Autonomous vehicle trials receive £20m Government injection
01 February 2016
Author: Daniel Puddicombe
Eight new driverless vehicle projects have been awarded £20m in funding from the Government, it has been announced.
The projects are the first schemes to be funded from the Government's £100m Intelligent Mobility Fund. The programmes receiving the cash injections range from developing autonomous shuttles to carry visually impaired passengers to new simulation trials for driverless 'pods'.
Autonomous vehicle trials are already taking place in Bristol, Coventry, Milton Keynes and Greenwich in South London.
The Government said the extra funding would "help strengthen the UK as a global centre for the intelligent mobility market", which it estimates will be worth £900bn per year globally by 2025.
"Our cars of the future will be equipped with the technologies that will make getting from A to B safer, faster, and cleaner," said business secretary Sajid Javid. "They will alert drivers of accidents ahead and be able to receive information from their surroundings about hazards, increasing the safety of drivers, passengers and pedestrians."
The eight R&D projects to receive funding are:
- UK Connected Intelligent Transport Environment (UKCITE): a project to create the most advanced environment for testing connected and autonomous vehicles. It involves equipping over 40 miles of urban roads, dual-carriageways and motorways with combinations of 3 "talking car technologies" and testing for a fourth, known as LTE-V.
- Insight: a project to develop driverless shuttles with advanced sensors and control systems and trial them in city pedestrian areas, with a particular focus on improving urban accessibility for disabled and visually-impaired people.
- Tools for autonomous logistics operations and management: this project is a collaboration bringing together transport modellers and the computer games industry to develop new modelling and help improve the return on investment into Connected and Autonomous Vehicle fleets significantly.

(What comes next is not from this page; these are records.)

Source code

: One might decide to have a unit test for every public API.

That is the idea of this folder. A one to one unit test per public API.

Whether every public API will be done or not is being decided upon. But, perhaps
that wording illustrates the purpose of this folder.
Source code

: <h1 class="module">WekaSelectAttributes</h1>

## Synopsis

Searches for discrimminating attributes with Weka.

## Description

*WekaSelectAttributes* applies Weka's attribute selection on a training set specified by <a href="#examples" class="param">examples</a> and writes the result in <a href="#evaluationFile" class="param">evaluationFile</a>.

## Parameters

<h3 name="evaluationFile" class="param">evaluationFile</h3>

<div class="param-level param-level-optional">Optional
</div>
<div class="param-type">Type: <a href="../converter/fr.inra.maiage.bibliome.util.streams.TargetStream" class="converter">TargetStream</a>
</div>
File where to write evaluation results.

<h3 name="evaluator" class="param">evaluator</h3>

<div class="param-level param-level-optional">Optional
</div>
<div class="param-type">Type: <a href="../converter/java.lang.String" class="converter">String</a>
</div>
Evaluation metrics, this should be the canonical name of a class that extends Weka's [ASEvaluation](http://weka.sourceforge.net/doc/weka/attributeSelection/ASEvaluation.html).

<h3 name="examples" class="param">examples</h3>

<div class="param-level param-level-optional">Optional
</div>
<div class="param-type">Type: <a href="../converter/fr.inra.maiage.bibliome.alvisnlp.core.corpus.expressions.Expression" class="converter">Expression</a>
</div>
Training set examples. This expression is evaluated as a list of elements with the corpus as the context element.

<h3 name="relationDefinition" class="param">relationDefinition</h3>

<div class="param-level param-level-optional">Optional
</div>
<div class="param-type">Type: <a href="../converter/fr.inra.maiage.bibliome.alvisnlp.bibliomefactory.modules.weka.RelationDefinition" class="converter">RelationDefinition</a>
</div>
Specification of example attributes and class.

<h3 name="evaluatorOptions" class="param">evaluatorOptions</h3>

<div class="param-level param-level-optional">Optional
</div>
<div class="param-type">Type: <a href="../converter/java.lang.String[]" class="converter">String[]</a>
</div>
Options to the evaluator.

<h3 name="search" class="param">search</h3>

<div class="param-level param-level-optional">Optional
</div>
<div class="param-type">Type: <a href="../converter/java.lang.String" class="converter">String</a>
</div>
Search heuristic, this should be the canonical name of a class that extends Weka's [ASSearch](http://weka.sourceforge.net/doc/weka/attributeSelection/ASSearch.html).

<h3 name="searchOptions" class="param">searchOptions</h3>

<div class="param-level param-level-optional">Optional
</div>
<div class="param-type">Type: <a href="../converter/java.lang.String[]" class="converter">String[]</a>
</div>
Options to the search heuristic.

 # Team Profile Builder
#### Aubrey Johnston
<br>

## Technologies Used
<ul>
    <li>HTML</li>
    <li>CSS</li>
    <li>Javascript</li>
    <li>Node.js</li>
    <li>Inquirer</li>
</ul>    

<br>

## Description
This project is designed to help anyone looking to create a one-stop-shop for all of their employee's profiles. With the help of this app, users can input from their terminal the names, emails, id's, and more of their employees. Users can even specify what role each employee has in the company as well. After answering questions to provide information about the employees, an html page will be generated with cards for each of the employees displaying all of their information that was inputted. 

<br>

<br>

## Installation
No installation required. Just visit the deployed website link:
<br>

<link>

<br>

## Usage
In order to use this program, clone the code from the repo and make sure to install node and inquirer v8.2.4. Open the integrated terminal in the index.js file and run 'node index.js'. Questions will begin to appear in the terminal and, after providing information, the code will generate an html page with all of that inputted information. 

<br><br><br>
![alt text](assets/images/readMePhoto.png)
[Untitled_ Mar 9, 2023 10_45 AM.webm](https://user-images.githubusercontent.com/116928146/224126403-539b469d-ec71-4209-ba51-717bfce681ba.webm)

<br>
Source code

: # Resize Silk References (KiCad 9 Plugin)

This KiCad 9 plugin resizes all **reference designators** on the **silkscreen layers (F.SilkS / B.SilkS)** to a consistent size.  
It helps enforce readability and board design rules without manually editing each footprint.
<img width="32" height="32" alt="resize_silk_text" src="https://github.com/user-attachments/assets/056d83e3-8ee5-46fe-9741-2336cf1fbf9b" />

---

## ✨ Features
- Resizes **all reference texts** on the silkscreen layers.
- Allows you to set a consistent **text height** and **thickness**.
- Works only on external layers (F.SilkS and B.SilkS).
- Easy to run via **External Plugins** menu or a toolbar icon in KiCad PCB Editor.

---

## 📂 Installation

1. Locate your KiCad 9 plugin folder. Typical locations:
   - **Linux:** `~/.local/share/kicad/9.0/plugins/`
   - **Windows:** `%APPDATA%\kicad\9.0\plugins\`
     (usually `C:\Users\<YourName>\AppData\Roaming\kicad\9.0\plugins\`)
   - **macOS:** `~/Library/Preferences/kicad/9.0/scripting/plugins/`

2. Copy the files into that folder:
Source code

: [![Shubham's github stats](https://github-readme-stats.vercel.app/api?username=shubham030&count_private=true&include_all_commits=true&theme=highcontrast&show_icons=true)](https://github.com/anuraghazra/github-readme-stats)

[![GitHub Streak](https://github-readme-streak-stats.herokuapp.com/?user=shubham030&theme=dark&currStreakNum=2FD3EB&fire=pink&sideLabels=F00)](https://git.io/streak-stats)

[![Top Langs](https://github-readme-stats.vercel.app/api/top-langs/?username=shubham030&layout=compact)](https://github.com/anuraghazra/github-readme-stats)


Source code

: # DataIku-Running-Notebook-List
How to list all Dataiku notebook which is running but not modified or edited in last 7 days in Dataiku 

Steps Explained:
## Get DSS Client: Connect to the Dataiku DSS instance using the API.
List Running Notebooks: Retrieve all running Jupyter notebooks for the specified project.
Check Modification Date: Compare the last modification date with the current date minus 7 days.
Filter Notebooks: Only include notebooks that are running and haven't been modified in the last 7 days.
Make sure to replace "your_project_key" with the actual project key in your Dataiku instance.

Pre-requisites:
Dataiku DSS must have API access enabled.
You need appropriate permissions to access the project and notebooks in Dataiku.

- FLOURISH: this scheme will help develop new tools to improve the understanding of user needs and expectations of connected and autonomous vehicles. It will be based in Bristol and will test capabilities in both urban and suburban networked environments.
- MOVE-UK: this project will be focused on accelerating the development, market readiness and deployment of automated driving systems.
- INnovative Testing of Autonomous Control Techniques (INTACT): these plans aim to reduce the cost of testing and evaluating autonomous control systems in a safe, repeatable, controlled and scientifically rigorous environment.
- Pathway to Autonomous Commercial Vehicles: this project will develop an innovative solution to monitor key information from the vehicle and predict safety risks based on analytics. It will build on a prototype, which monitors tyre pressures and temperatures in commercial vehicles.
- i-MOTORS - Intelligent Mobility for Future Cities Transport Systems: i-MOTORS will deliver a connected Vehicle to Anything (V2X) system via a mobile platform as a proof of concept. The project will also develop hardware which will receive and analyse sensory data in real-time from multiple locations via online cloud technology to raise the standard of data-processing in the connected and autonomous driving industry.
The BVLRA welcomed the extra investment by the Government: "It is reassuring to hear that this funding competition was oversubscribed and that such a diverse array of organisations and projects have ended up securing investment," said BVRLA chief executive Gerry Keaney. "The Government needs to continue spending this £100m wisely and we hope to see more and more real-world testing of exciting new autonomous and connected vehicles."